Ecco perché per Draghi, acclamato decisore europeo prima dal podio della Banca centrale e poi da quello di Palazzo Chigi, oggi è decisamente più difficile restare in piedi. Ed ecco perché quei mugugni sin qui celati, e spesso rivolti l’un contro l’altro dagli «alleati per forza» del suo governo, ora si indirizzano su di lui, concentrandosi sull’uomo forte protetto dal Quirinale e da Bruxelles diventato, nel giro di pochi giorni, improvvisamente più debole in un’Europa più debole.

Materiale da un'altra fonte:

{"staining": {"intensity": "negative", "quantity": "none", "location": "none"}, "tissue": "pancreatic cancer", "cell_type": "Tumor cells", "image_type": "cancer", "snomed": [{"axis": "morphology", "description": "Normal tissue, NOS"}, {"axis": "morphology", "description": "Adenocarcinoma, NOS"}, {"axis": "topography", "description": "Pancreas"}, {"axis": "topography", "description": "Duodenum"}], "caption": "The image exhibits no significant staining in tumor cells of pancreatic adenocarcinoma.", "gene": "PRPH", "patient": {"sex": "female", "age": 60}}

Sin qui lo scenario internazionale, ma poi ci sono le tensioni tutte tricolore, ovvero quella ripresa (o resilienza, come si usa dire oggi) che ancora non si vede e che ogni giorno viene annunciata a piè sospinto da tutti, ma della quale non si percepisce nemmeno l’ombra. Il fantastico Pnrr che con una pioggia di soldi risolleverà miracolosamente le sorti dell’Italia divisa in due è ancora tutto sulla carta. E le riforme che dovrebbero accompagnarlo, asfaltando la strada del progresso con cui riparare ai ritardi del Sud, sono ancora nei cassetti. Anzi, si passa più tempo a discutere di come smantellare il Reddito di Cittadinanza che a capire come mettere in piedi i progetti, tutti affidati a «cabine di regia» territoriali i cui risultati – a giudicare dalla spesa dei fondi europei – sono oscuri. E, dunque, nemmeno fai in tempo a dedicarti al Pnrr che già, dall’altra parte, ci sono i Cinque Stelle a protestare e chiedere il disarmo. Fuori dal palazzo, l’onda delle famiglie con la cinghia stretta, dei consumatori col portafogli vuoto, delle bollette che schizzano a prezzi stellari, della benzina che pesa più dell’oro. Insomma, del Paese che arranca.

Ed ecco sfaldarsi tutta la tela del matrimonio forzato nel «Governo di emergenza»: Salvini, Renzi, Berlusconi. Un fuggi fuggi generale che rischia di materializzare, nel giro di pochi giorni, una parola magica sino a ieri impensabile nell’era di SuperMario: «crisi di Governo». Dove? al Senato, la fossa dei leoni di tutti i governi che lì diventano anatra zoppa. E dove perfino «Giulio Cesare» finisce accerchiato dalle stesse truppe che dovevano sostenerlo.

Sia chiaro, così (forse) finisce il Governo di emergenza, ma l’emergenza da cui è nato non è finita affatto.